By Zenaida Gonzalez Kotala
Feb. 18, 2010

Scientists may have just made the breakthrough of a lifetime, turning discarded fruit peels and other throwaways into cheap, clean fuel to power the world’s vehicles.

University of Central Florida professor Henry Daniell has developed a groundbreaking way to produce ethanol from waste products such as orange peels and newspapers. His approach is greener and less expensive than the current methods available to run vehicles on cleaner fuel -- and his goal is to relegate gasoline to a secondary fuel.

Daniell’s breakthrough can be applied to several non-food products throughout the United States, including sugarcane, switchgrass and straw.

“This could be a turning point where vehicles could use this fuel as the norm for protecting our air and environment for future generations,” he said.

Daniell’s technique uses plant-derived enzyme cocktails to break down orange peels and other waste materials into sugar, which is then fermented into ethanol.

The most popular source used now is corn starch, which is fermented and converted into ethanol. But ethanol derived from corn produces more greenhouse gas emissions than gasoline does. Ethanol created using Daniell’s approach produces much lower greenhouse gas emissions than gasoline or electricity.

There’s also an abundance of waste products that could be used without reducing the world’s food supply or driving up food prices. In Florida alone, discarded orange peels could create about 200 million gallons of ethanol each year, Daniell said.
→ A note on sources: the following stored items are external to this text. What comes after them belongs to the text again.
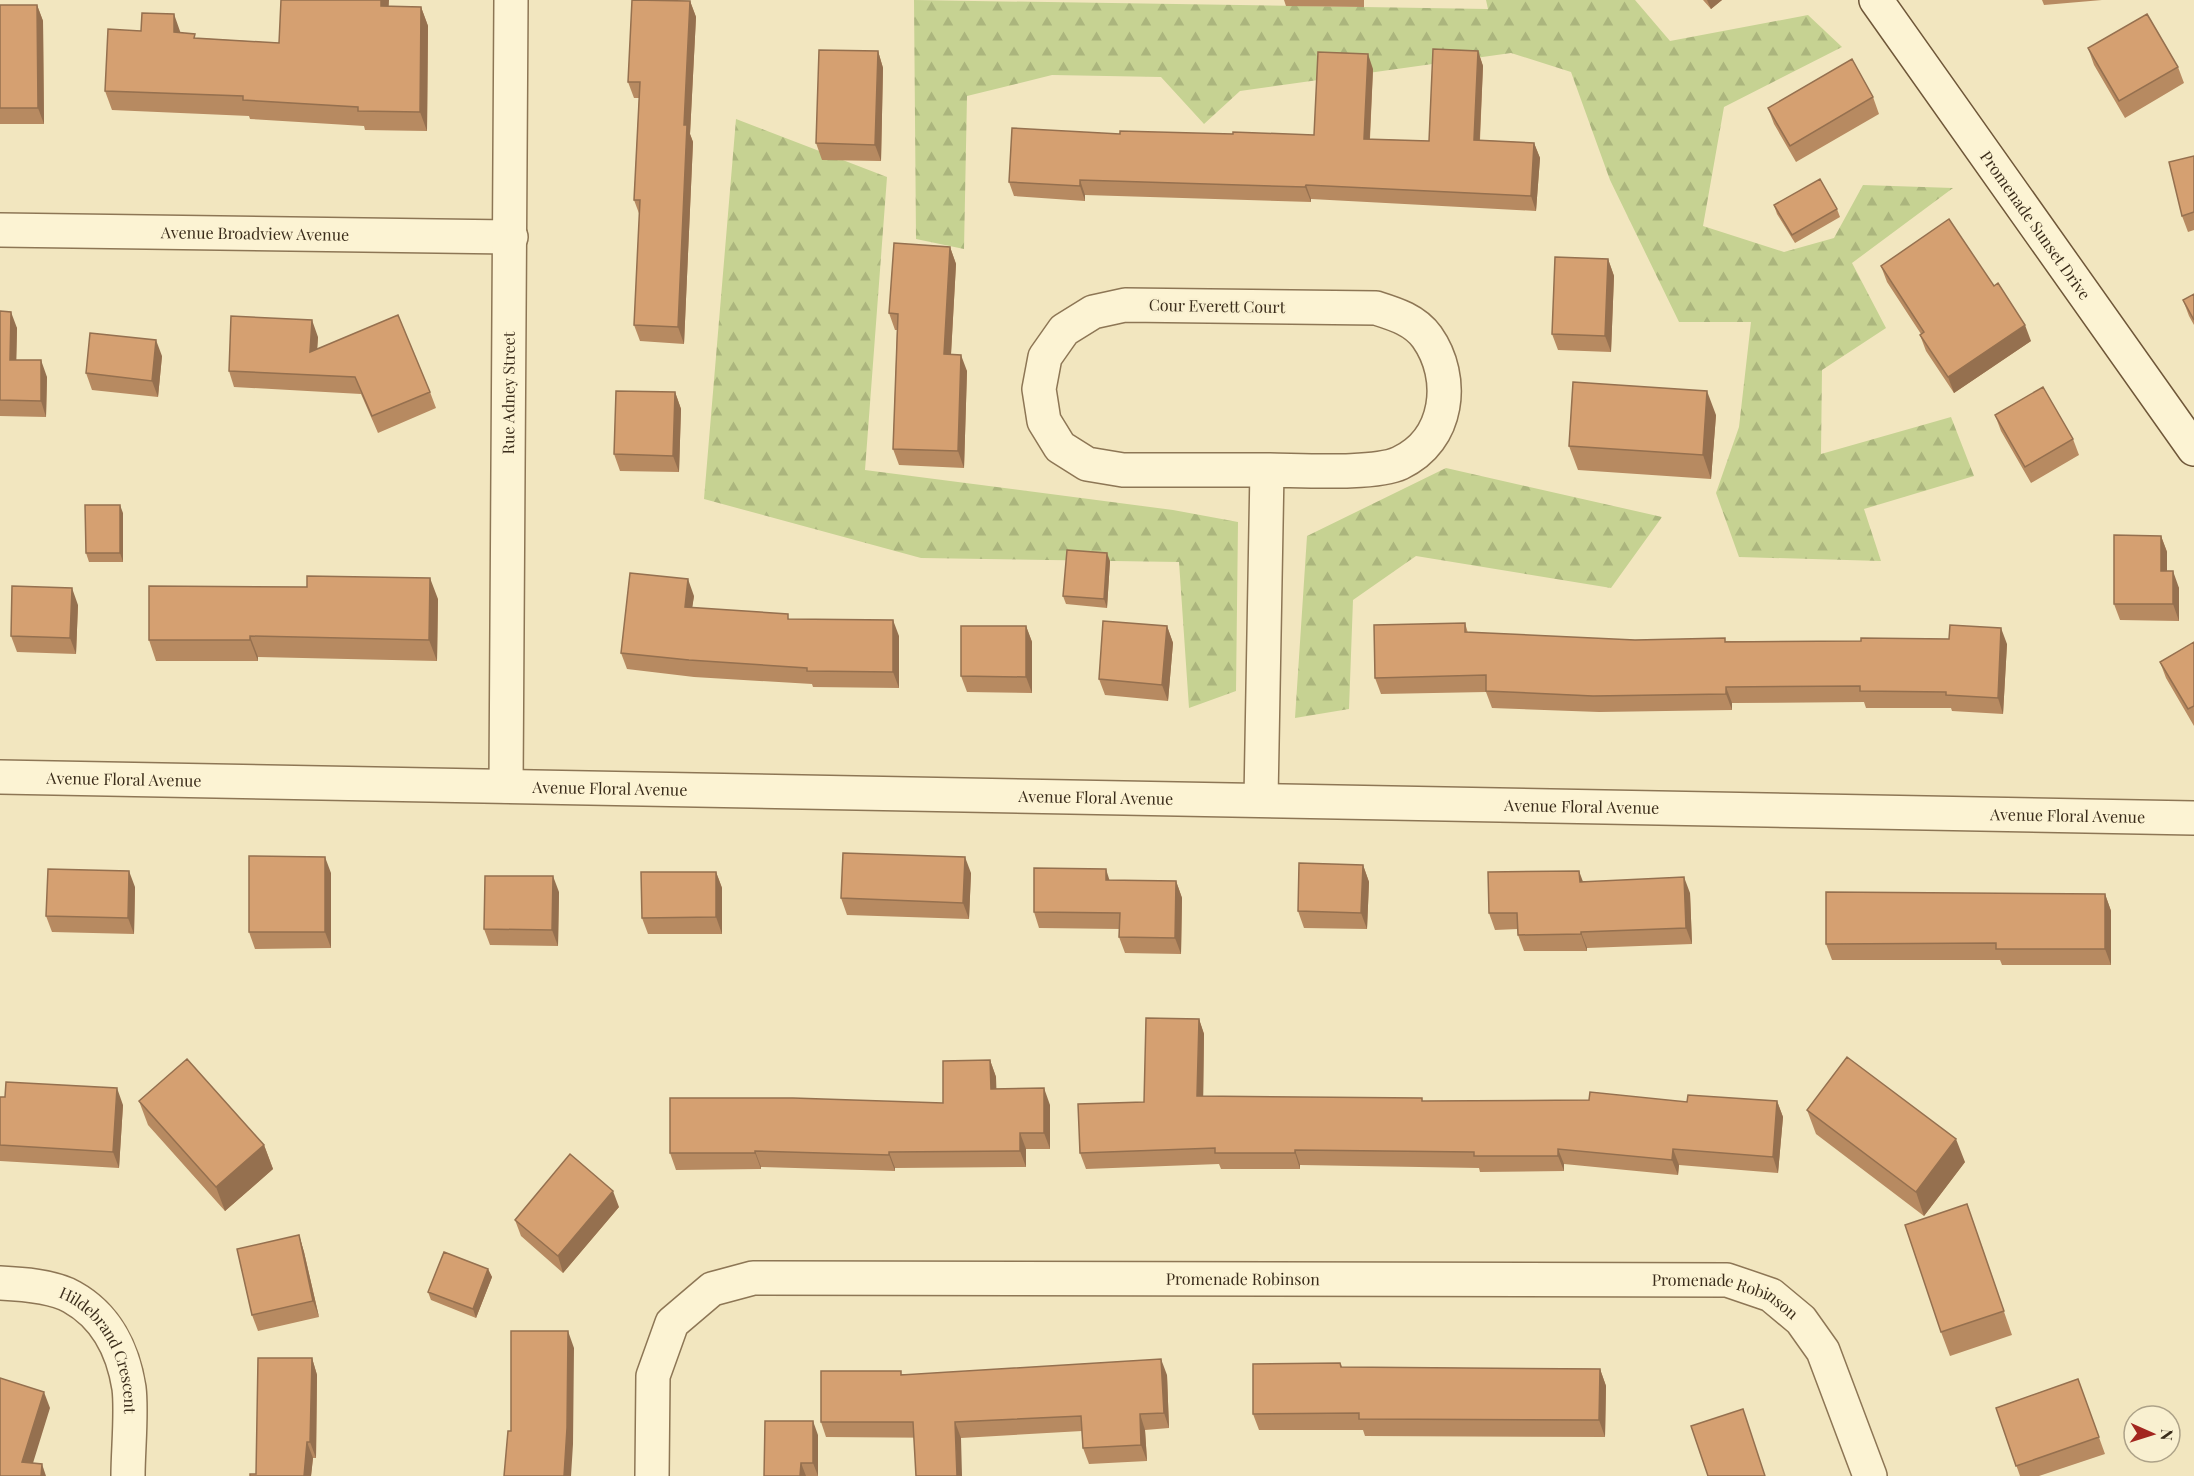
<svg xmlns="http://www.w3.org/2000/svg" width="2194" height="1476" font-family="'Playfair Display',serif">
  <style>
    .forest { fill: url(#forest-firs) }
    .lines { fill: none; stroke-linecap: round; stroke-linejoin: round }
    .street-casing { stroke: #8d7655; stroke-width: 36 }
    .secondary-casing { stroke: #6f5739; stroke-width: 36 }
    .street { stroke: #fcf3d3; stroke-width: 33 }
    .secondary { stroke: #fcf3d3; stroke-width: 33 }
    .wall { fill: #b78a61 }
    .shaded-wall { fill: #95704f }
    .building { fill: #d5a071; stroke: #95704f; stroke-width: 1.5 }
    .labels { text-anchor: middle; stroke-width: 4.5; stroke-linejoin: round; paint-order: stroke }
    .street-label { font-size: 16px; fill: #3b2d1b; stroke: #f9f0d0 }
  </style>
  <defs>
    <pattern id="forest-firs" width="22" height="20" patternUnits="userSpaceOnUse" patternTransform="scale(1.5)"><rect width="22" height="20" fill="#c6d292"/><path d="M5 1l3.5 6h-7zM16 11l3.5 6h-7z" fill="#abb57d"/></pattern>
  </defs>
  <rect width="100%" height="100%" fill="#f2e6bf"/>
  <path class="forest" d="M914,0L1488,9L1486,0H1635L1670,41L1808,15L1842,47L1724,107L1703,226L1784,252L1834,238L1863,185L1953,188L1852,263L1886,328L1822,370L1821,454L1951,417L1974,476L1864,509L1881,561L1739,557L1716,493L1739,427L1751,322H1679L1610,180L1571,72L1511,53L1240,91L1204,124L1161,77L1052,75L967,96L964,249L916,239Z
    M736,119L887,177L865,470L1173,510L1238,522L1236,691L1189,708L1179,562L921,558L704,499Z
    M1446,468L1662,517L1611,588L1416,556L1353,600L1349,709L1295,718L1307,536Z"/>
  <g class="lines">
    <g class="street-casing">
      <g id="street">
        <path id="s1" d="M0,230L511,237"/>
        <path id="s2" d="M0,777L2194,818"/>
        <path id="s3" d="M506,786L511,0"/>
        <path d="M1261,799L1267,470C1298,470 1375,475 1400,463C1449,440 1456,378 1427,337C1415,320 1395,314 1376,308L1125,305L1093,312L1064,330L1045,357L1039,389L1044,421L1060,447L1087,464L1123,470H1267"/>
        <path id="s4" d="M0,1283C21,1284 53,1286 72,1297C106,1316 123,1350 129,1388C132,1412 128,1450 128,1476"/>
        <path id="s5" d="M652,1476L653,1376L672,1323L712,1289L753,1278L1727,1280L1771,1295L1801,1320L1823,1351L1870,1476"/>
      </g>
    </g>
    <g class="secondary-casing">
      <g id="secondary">
        <path id="s6" d="M1876,0L2194,449"/>
      </g>
    </g>
    <use href="#street" class="street"/>
    <use href="#secondary" class="secondary"/>
  </g>
  <path class="wall" d="M1284,0H1364V7L1286,6Z
    M1703,0H1722L1711,9Z
    M2042,0H2102L2044,5Z
    M690,1L696,17L690,134L693,142L684,344L640,341L634,325L640,216L634,200L639,98H634L628,82Z
    M0,5H37L43,21L44,124H0Z
    M389,6L421,7L428,26L427,131L365,130L364,126L250,119L249,116L112,110L105,91L181,33L196,38L279,43Z
    M2088,48L2178,67L2184,83L2125,118L2094,65Z
    M878,51L883,68L881,161L822,160L816,143Z
    M1478,51L1483,66L1480,140L1534,143L1540,158L1536,211L1311,199V202L1085,195V201L1014,196L1009,182L1120,134L1314,135L1373,69L1370,139L1429,141Z
    M1873,97L1879,114L1796,162L1774,124L1768,108Z
    M2194,156V230L2188,232L2182,216Z
    M1774,205L1837,209L1840,217L1795,243L1777,214Z
    M950,247L956,264L951,355L967,371L964,468L899,465L893,449L897,330H895L889,313Z
    M1608,259L1614,276L1611,352L1558,350L1552,334Z
    M1881,266L2031,341L1954,393L1926,351L1920,335L1921,334L1887,282Z
    M2194,294V325L2189,316L2183,300Z
    M0,311L17,328L16,360L47,377L46,417L0,416Z
    M318,337L317,349L430,392L436,408L378,433L361,394L234,387L229,371Z
    M162,356L158,397L92,390L86,373Z
    M675,392L681,409L679,472L620,471L614,454Z
    M1716,415L1711,479L1578,470L1569,446Z
    M1995,415L2073,439L2079,455L2031,483L2001,431Z
    M123,513V562H89L86,553Z
    M2161,536L2167,552V571L2179,588V621L2120,620L2114,604Z
    M1110,561L1107,608L1066,604L1063,596Z
    M307,587L438,599L437,661L258,657V661H156L149,640Z
    M694,596L692,607L790,619L899,636V688L813,687L812,684L694,677L627,669L621,653Z
    M78,605L76,654L17,652L11,636Z
    M1465,623L1468,633L1635,640L2007,644L2003,714L1952,711L1951,708H1866L1864,702L1732,703V710L1599,712L1492,708L1486,692L1381,694L1375,678Z
    M1026,626L1032,642V693L967,692L961,676Z
    M1167,626L1173,643L1168,701L1105,695L1099,679Z
    M2194,642V726L2166,678L2160,662Z
    M1363,865L1369,882L1367,929L1304,928L1298,911Z
    M716,872L722,888V934H648L642,918Z
    M331,873V948L255,949L249,932Z
    M971,873L969,919L847,915L841,898Z
    M1109,880L1176,881L1182,898L1181,954L1125,953L1119,937L1120,929L1039,928L1034,912Z
    M1583,881L1690,893L1692,944L1587,948V951H1524L1518,935V929L1495,930L1489,913Z
    M135,887L134,934L52,932L46,916Z
    M559,892L558,946L490,945L484,929Z
    M2105,894L2111,911V965H2002L2000,960H1832L1826,944Z
    M1199,1019L1204,1034L1203,1096L1423,1101L1687,1102L1777,1101L1783,1117L1778,1173L1679,1165L1678,1175L1564,1164V1171L1480,1172L1479,1168L1300,1165V1169H1221L1219,1164L1086,1169L1080,1153L1144,1102Z
    M990,1060L996,1077V1089L1050,1105V1149H1026V1167L895,1168V1171L761,1167V1169L676,1170L670,1153L943,1103Z
    M0,1097L123,1105L119,1168L0,1161Z
    M139,1101L264,1145L273,1169L225,1211L148,1125Z
    M1807,1110L1965,1162L1924,1216L1816,1134Z
    M1967,1204L2012,1335L1950,1356L1941,1332Z
    M619,1207L563,1273L521,1236L515,1220Z
    M299,1235L304,1252L319,1317L258,1331L252,1315Z
    M488,1269L492,1277L476,1318L431,1300L428,1292Z
    M312,1358L317,1375L316,1458H313L311,1476H250L256,1474Z
    M1340,1363L1342,1367L1600,1369L1606,1386L1605,1437L1365,1436L1363,1430H1259L1253,1414Z
    M902,1374L1167,1375L1169,1428L1145,1430L1147,1461L1089,1464L1083,1448L1082,1431L961,1438L826,1437L821,1422Z
    M2078,1379L2105,1454L2039,1476H2020L1996,1408Z
    M818,1435V1476H764Z"/>
  <path class="shaded-wall" d="M381,0H389L388,25L381,6Z
    M1707,0H1722L1711,9Z
    M690,1L696,17L690,134L693,142L684,344L678,327L684,125Z
    M37,5L43,21L44,124L38,108Z
    M421,7L428,26L427,131L420,112Z
    M174,14L181,34L174,32Z
    M878,51L883,68L881,161L875,145Z
    M1478,51L1483,66L1479,154L1474,140Z
    M1368,54L1373,69L1369,153L1364,139Z
    M1534,143L1540,158L1536,211L1531,196Z
    M1080,180L1085,195V201L1080,186Z
    M1306,185L1311,199V202L1305,187Z
    M950,247L956,264L950,371L944,354Z
    M1608,259L1614,276L1611,352L1605,336Z
    M11,312L17,328L16,376L10,360Z
    M312,320L318,337L316,368L310,352Z
    M2025,325L2031,341L1954,393L1948,377Z
    M156,340L162,356L158,397L152,381Z
    M961,355L967,371L964,468L958,451Z
    M41,360L47,377L46,417L41,401Z
    M1707,391L1716,415L1711,479L1703,455Z
    M675,392L681,409L679,472L673,456Z
    M120,505L123,513V562L120,553Z
    M2161,536L2167,552V587L2161,571Z
    M1107,553L1110,561L1107,608L1104,599Z
    M2173,571L2179,588V621L2173,604Z
    M430,578L438,599L437,661L429,640Z
    M688,579L694,596L690,623L685,607Z
    M72,588L78,605L76,654L70,638Z
    M893,620L899,636V688L893,672Z
    M1026,626L1032,642V693L1026,677Z
    M1167,626L1173,643L1168,701L1162,685Z
    M2001,628L2007,644L2003,714L1998,698Z
    M250,636L258,657V661L250,640Z
    M1726,687L1732,703V710L1726,694Z
    M325,857L331,873V948L325,932Z
    M965,857L971,873L969,919L963,903Z
    M1363,865L1369,882L1367,929L1361,913Z
    M1106,869L1111,885L1106,880Z
    M129,871L135,887L134,934L128,918Z
    M1579,871L1585,887L1580,882Z
    M716,872L722,888V934L716,917Z
    M553,876L559,892L558,946L552,930Z
    M1684,877L1690,893L1692,944L1686,928Z
    M1176,881L1182,898L1181,954L1175,938Z
    M2105,894L2111,911V965L2105,949Z
    M1581,932L1587,948V951L1581,934Z
    M1199,1019L1204,1034L1203,1112L1197,1096Z
    M990,1060L996,1077L997,1105L991,1089Z
    M117,1088L123,1105L119,1168L113,1152Z
    M1044,1088L1050,1105V1149L1044,1133Z
    M1777,1101L1783,1117L1778,1173L1773,1157Z
    M1020,1133L1026,1149V1167L1020,1151Z
    M1956,1139L1965,1162L1924,1216L1916,1192Z
    M264,1145L273,1169L225,1211L216,1187Z
    M1558,1149L1564,1164V1171L1558,1156Z
    M1673,1149L1679,1165L1678,1175L1672,1160Z
    M1295,1150L1300,1165V1169L1295,1153Z
    M755,1151L761,1167V1169L755,1153Z
    M889,1152L895,1168V1171L889,1155Z
    M613,1191L619,1207L563,1273L558,1256Z
    M299,1235L304,1252L319,1317L313,1301Z
    M488,1269L492,1277L476,1318L473,1309Z
    M568,1331L574,1348L573,1444L571,1476H564Z
    M312,1358L317,1375L316,1458L310,1442Z
    M1161,1359L1167,1375L1169,1428L1164,1413Z
    M1600,1369L1606,1386L1605,1437L1599,1420Z
    M44,1392L50,1408L29,1476L22,1462Z
    M1140,1414L1145,1430L1147,1461L1141,1445Z
    M813,1421L818,1435V1476L813,1463Z
    M955,1422L961,1438L962,1476H957Z
    M307,1442L313,1458L311,1476H304Z
    M801,1463L806,1476H800Z
    M42,1464L46,1476H41Z"/>
  <path class="building" d="M281,0H381V6L421,7L420,112L358,111V107L243,100V96L105,91L108,29L141,31L142,13L174,14V32L195,34L194,38L279,43Z
    M632,0L690,1L684,125H687L678,327L634,325L640,200H634L640,82H628Z
    M0,5H37L38,108H0Z
    M2147,14L2178,67L2119,101L2088,48Z
    M1433,49L1478,51L1474,140L1534,143L1531,196L1306,185L1305,187L1080,180V186L1009,182L1012,128L1120,134V131L1233,134V132L1314,135L1318,52L1368,54L1364,139L1429,141Z
    M819,50L878,51L875,145L816,143Z
    M1852,59L1873,97L1790,146L1768,108Z
    M2194,156V212L2182,216L2169,162Z
    M1820,179L1837,209L1792,235L1774,205Z
    M1949,219L1994,286L1998,283L2025,325L1948,377L1920,335L1924,332L1881,266Z
    M894,243L950,247L944,354L961,355L958,451L893,449L898,314L889,313Z
    M1555,257L1608,259L1605,336L1552,334Z
    M2194,294V320L2183,300Z
    M0,311L11,312L10,360H41V401L0,400Z
    M398,315L430,392L372,416L355,377L229,371L231,316L312,320L310,352Z
    M90,333L156,340L152,381L86,373Z
    M1573,382L1707,391L1703,455L1569,446Z
    M2043,387L2073,439L2025,467L1995,415Z
    M616,391L675,392L673,456L614,454Z
    M85,505H120V553H86Z
    M2114,535L2161,536V571H2173V604H2114Z
    M1067,550L1107,553L1104,599L1063,596Z
    M630,573L688,579L685,607L788,614V619L893,620V672L807,671V668L689,660L621,653Z
    M307,576L430,578L429,640L250,636V640H149V586L307,587Z
    M12,586L72,588L70,638L11,636Z
    M1103,621L1167,626L1162,685L1099,679Z
    M1465,623V632L1635,640L1725,638V642L1861,641V638L1949,639L1950,625L2001,628L1998,698L1946,695V692L1860,691V686L1726,687V694L1593,696L1486,691V675L1375,678L1374,625Z
    M961,626H1026V677L961,676Z
    M2194,642V706L2188,709L2160,662Z
    M843,853L965,857L963,903L841,898Z
    M249,856L325,857V932H249Z
    M1299,863L1363,865L1361,913L1298,911Z
    M1034,868L1106,869V880L1176,881L1175,938L1119,937L1120,913L1034,912Z
    M48,869L129,871L128,918L46,916Z
    M1579,871L1580,882L1684,877L1686,928L1581,932V934L1518,935L1517,913H1489L1488,872Z
    M641,872H716V917L642,918Z
    M485,876H553L552,930L484,929Z
    M1826,892L2105,894V949H1996V943L1826,944Z
    M1146,1018L1199,1019L1197,1096L1422,1098V1101L1589,1100L1590,1092L1687,1102L1688,1095L1777,1101L1773,1157L1673,1149L1672,1160L1558,1149V1156H1474V1152L1295,1150V1153H1215V1148L1080,1153L1078,1104L1144,1102Z
    M1847,1057L1956,1139L1916,1192L1807,1110Z
    M187,1059L264,1145L216,1187L139,1101Z
    M990,1060L991,1089L1044,1088V1133H1020V1151L889,1152V1155L755,1151V1153H670V1098H793L943,1103V1061Z
    M6,1082L117,1088L113,1152L0,1145V1097H5Z
    M570,1154L613,1191L558,1256L515,1220Z
    M1967,1204L2004,1311L1941,1332L1905,1225Z
    M299,1235L313,1301L252,1315L237,1249Z
    M444,1252L488,1269L473,1309L428,1292Z
    M511,1331H568L567,1428L564,1476H504L508,1431H511Z
    M258,1358H312L310,1442H307L304,1476H250V1474H256Z
    M1161,1359L1164,1413L1140,1414L1141,1445L1083,1448L1081,1416L955,1422L957,1476H916L913,1422H821V1371H901V1375Z
    M1340,1363L1341,1367L1600,1369L1599,1420L1359,1419V1413L1253,1414V1364Z
    M0,1378L44,1392L22,1462L42,1464L41,1476H0Z
    M2078,1379L2099,1437L2016,1466L1996,1408Z
    M1743,1409L1765,1476H1708L1691,1426Z
    M765,1421H813V1463H801L800,1476H764Z"/>
  <g class="labels">
    <g class="street-label">
      <text dy="6" stroke="none"><textPath href="#s6" startOffset="276">Promenade Sunset Drive</textPath></text>
      <text dy="6" stroke="none"><textPath href="#s1" startOffset="255">Avenue Broadview Avenue</textPath></text>
      <text transform="translate(1217 306) rotate(1)" y="6">Cour Everett Court</text>
      <text dy="6" stroke="none"><textPath href="#s3" startOffset="393">Rue Adney Street</textPath></text>
      <text dy="6" stroke="none"><textPath href="#s2" startOffset="124">Avenue Floral Avenue</textPath></text>
      <text dy="6" stroke="none"><textPath href="#s2" startOffset="610">Avenue Floral Avenue</textPath></text>
      <text dy="6" stroke="none"><textPath href="#s2" startOffset="1096">Avenue Floral Avenue</textPath></text>
      <text dy="6" stroke="none"><textPath href="#s2" startOffset="1582">Avenue Floral Avenue</textPath></text>
      <text dy="6" stroke="none"><textPath href="#s2" startOffset="2068">Avenue Floral Avenue</textPath></text>
      <text dy="6" stroke="none"><textPath href="#s5" startOffset="741">Promenade Robinson</textPath></text>
      <text dy="6" stroke="none"><textPath href="#s5" startOffset="1227">Promenade Robinson</textPath></text>
      <text dy="6" stroke="none"><textPath href="#s4" startOffset="136">Hildebrand Crescent</textPath></text>
    </g>
  </g>
  <g transform="translate(2152 1434) rotate(93)"><circle r="28" fill="#f9f0d0" stroke="#ada288" stroke-width="1.5"/>
  <path d="M0-4.5L10 22L0 15L-10 22Z" fill="#a3261f"/>
  <text y="-9" font-size="16" font-weight="bold" text-anchor="middle" fill="#3b2d1b">N</text>
  </g>
</svg>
More research is needed before Daniell’s findings, published this month in the highly regarded Plant Biotechnology Journal, can move from his laboratory to the market. But other scientists conducting research in biofuels describes the early results as promising.

Daniell’s team cloned genes from wood-rotting fungi or bacteria and produced enzymes in tobacco plants. Producing these enzymes in tobacco instead of manufacturing synthetic versions could reduce the cost of production by a thousand times, which means the cost of making ethanol should be significantly reduced, Daniell said.

Tobacco was chosen as an ideal system for enzyme production because of several reasons. It is not a food crop, and an estimated 40 metric tons of biomass - or “bioenergy” - are produced annually in each acre of tobacco plants. Enzyme production also would provide an alternate use for this crop and potentially decrease its use for smoking.

Daniell’s team includes Dheeraj Verma, Anderson Kanagaraj, Shuangxia Jin, Nameirakpam Singh and Pappachan E. Kolattukudy in the Burnett School of Biomedical Sciences at UCF’s College of Medicine. Genes for pectinase enzyme were cloned in Kolattukudy’s laboratory. The U.S. Department of Agriculture funded the research.

Daniell joined UCF’s Burnett School of Biomedical Sciences in 1998. His research led to the formation of the university’s first biotechnology company. Daniell also became only the 14th American in the last 222 years to be elected the Italian National Academy of Sciences. In 2007 he was named a Fellow of the American Association for the Advancement of Sciences.